1) La gauche a atteint un seuil technique qui freine désormais sa marge de progression. Pour bon nombre d'observateurs, l'analyse est faussée par une fiction : les cantons seraient politiquement à 50 / 50 en matière d'appartenance politique et les candidats ou les circonstances feraient la différence. Les cantons ont un ancrage politique très marqué. C'est le canton qui fait le candidat et non pas l'inverse. Depuis la progression engagée en 1995, la gauche en Isère a atteint une sorte de plafond technique. Elle s'attaque désormais à de véritables bastions de droite. En gagner un ou deux relève désormais d'un exploit.
2) L'électorat a beaucoup gagné en indépendance de décision. Anticiper une élection sur les bases d'un autre scrutin est une aventure très risquée.

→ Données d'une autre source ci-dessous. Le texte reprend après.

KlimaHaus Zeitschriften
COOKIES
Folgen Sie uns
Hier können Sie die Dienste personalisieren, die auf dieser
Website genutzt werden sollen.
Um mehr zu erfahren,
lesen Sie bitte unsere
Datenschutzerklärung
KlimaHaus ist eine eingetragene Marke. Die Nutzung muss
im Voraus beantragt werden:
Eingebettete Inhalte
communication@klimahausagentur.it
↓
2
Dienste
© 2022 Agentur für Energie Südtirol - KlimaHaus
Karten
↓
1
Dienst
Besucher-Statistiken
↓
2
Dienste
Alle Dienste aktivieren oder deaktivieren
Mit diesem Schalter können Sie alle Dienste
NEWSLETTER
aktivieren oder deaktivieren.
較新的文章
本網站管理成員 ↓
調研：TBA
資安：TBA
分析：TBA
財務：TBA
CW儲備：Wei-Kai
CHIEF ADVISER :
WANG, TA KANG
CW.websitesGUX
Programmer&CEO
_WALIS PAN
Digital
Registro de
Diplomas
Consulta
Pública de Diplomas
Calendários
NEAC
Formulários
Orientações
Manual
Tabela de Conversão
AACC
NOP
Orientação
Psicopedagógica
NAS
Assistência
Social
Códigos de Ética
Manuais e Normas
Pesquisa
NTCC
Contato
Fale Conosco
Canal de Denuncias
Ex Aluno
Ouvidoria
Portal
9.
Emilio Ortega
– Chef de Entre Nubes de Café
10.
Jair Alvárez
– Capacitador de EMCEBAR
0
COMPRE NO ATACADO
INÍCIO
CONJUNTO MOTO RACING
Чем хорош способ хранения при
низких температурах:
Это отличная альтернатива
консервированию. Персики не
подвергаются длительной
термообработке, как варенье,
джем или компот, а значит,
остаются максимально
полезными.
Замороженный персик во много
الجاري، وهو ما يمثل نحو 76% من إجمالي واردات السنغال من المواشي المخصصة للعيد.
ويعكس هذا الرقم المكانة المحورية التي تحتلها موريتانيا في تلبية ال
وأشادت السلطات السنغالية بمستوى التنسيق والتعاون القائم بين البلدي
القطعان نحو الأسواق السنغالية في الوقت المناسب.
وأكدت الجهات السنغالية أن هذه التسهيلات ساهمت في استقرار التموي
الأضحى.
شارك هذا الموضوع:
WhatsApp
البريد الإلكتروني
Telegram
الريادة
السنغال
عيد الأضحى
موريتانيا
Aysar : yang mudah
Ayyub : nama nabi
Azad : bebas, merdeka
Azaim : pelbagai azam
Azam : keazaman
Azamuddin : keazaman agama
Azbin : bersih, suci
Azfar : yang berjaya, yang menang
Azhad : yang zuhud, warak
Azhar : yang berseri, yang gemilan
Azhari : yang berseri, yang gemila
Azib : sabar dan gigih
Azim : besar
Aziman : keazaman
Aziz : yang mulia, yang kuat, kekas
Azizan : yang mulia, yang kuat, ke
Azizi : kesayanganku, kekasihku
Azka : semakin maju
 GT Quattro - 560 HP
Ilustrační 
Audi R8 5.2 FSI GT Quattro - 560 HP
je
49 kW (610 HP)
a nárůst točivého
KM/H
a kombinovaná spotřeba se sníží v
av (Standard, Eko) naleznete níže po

Par conséquent, il y a peu de tendances certaines à tirer du scrutin de mars 2011 a fortiori quand il est marqué par une abstention record de ce type.
3) Néanmoins, des évolutions méritent l'attention. La progression va aux "nouvelles formations" (Verts et FN). Le PS se stabilise. L'UMP continue sa chute.
Elle perd trois Conseillers Généraux : Saugey, Cardin et Curtaud et n'en gagne aucun. Deux d'entre eux sont remplacés par un PS. Un d'entre eux par un DvD. C'est donc une majorité présidentielle très fragilisée qui sort de ce scrutin.
4) Le PS part à la reconquête du Nord Isère. C'est le cas sur Vienne et sur l'ensemble de la circonscription de J. Remiller. Certes, J. Remiller est doté d'une forte personnalité et pourra compter sur un coefficient personnel important lors des législatives de juin 2012. Mais il y a une alerte majeure à suivre de très près.
5) Sur Grenoble, la recomposition est au sein de la gauche : PS et Verts sont au coude à coude. Le PS connaît une double fragilisation. "L'électorat bobo" part chez les Verts tandis que l'électorat populaire part au FN. Avant le départ effectif de la campagne 2014, il y là une nouvelle donne majeure.
6) Pour les circonscriptions, le PS a deux circonscriptions fragilisées : Voiron et Sud Isère. Sur Voiron, le député sortant devrait partir aux sénatoriales de septembre 2011 (Vallini) et au même moment son suppléant est battu aux cantonales (Revol). C'est une nouvelle donne qui s'ouvre. Sur le Sud Isère, MN Battistel est battue sur le canton de Corps. Mais sur la circonscription, la situation est très différente avec une probable triangulaire si le FN garde un niveau aussi élevé qui boostera son score dans les cantons urbains les plus peuplés (Seyssinet et Vif).
La véritable redistribution politique interviendra lors de la présidentielle qui fixera la donne pour les législatives qui vont suivre dans l'immédiate foulée. Pour les législatives, la nouvelle situation naît du score du FN qui va significativement modifier les rapports de forces classiques.